In-Reply-To: <g3u0ftgnsv.fsf@sa.vix.com>
Cc: nanog@merit.edu
From: Tony Li <tony.li@tony.li>
Date: Fri, 7 Oct 2005 20:22:32 -0700
To: Paul Vixie <vixie@vix.com>
Errors-To: owner-nanog@merit.edu



On Oct 7, 2005, at 11:54 AM, Paul Vixie wrote:
>
> dgolding@burtongroup.com (Daniel Golding) writes:
>
>> Take-away: Do not single home. I'm shocked folks aren't figuring  
>> this out.
>> If you are a webhoster or enterprise and your business model can  
>> not support
>> multiple Internet pipes, than you have a suboptimal business model  
>> (to put
>> it lightly)
>
> so, CIDR was a bad idea, and we should push forward with one AS per  
> end-site
> and a global routing table of 500 million entries?


Paul,

I think that's unnecessarily one dimensional.  The needs of business  
to be connected in a reliable fashion are above and beyond being for  
or against CIDR.  Rather, they are the requirements for the routing  
architecture that the Internet has yet to fulfill.
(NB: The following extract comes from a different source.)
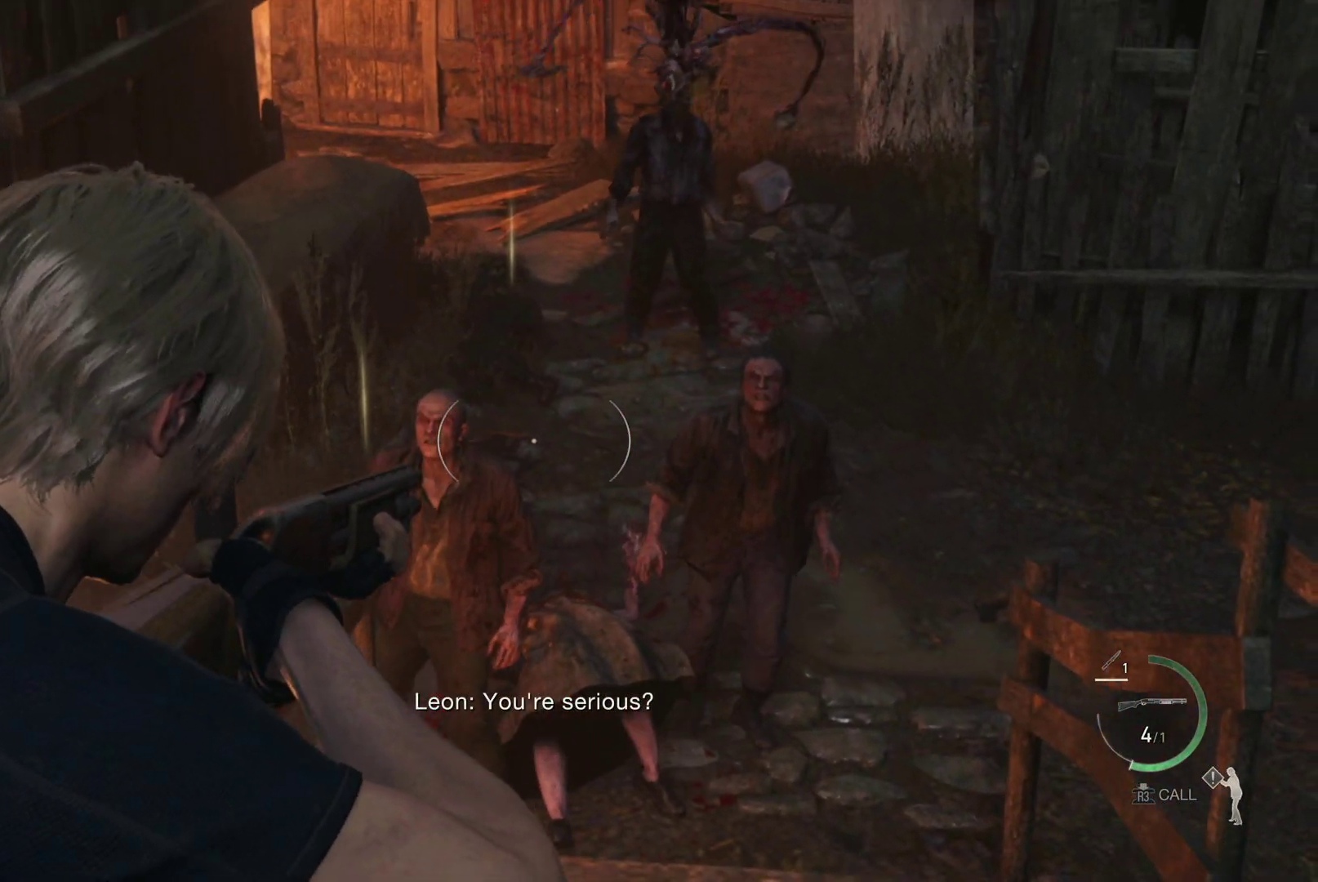
{"buttons": ["L2"], "left_stick": "down", "right_stick": "down-right", "events": [[67, "right_stick", "up-right"], [200, "right_stick", "center"], [333, "left_stick", "down"], [500, "right_stick", "down-right"]]}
Single homing is bad simply from a reliability standpoint, and the  
only true technological impediment to everyone multi-homing is cost  
and the routing architecture.  Consider the ability of the average  
consumer to make use of WiFi to provide mutual backup connectivity to  
his neighbors with alternate last mile providers.  As the cost goes  
to zero, everyone will want to multi-home.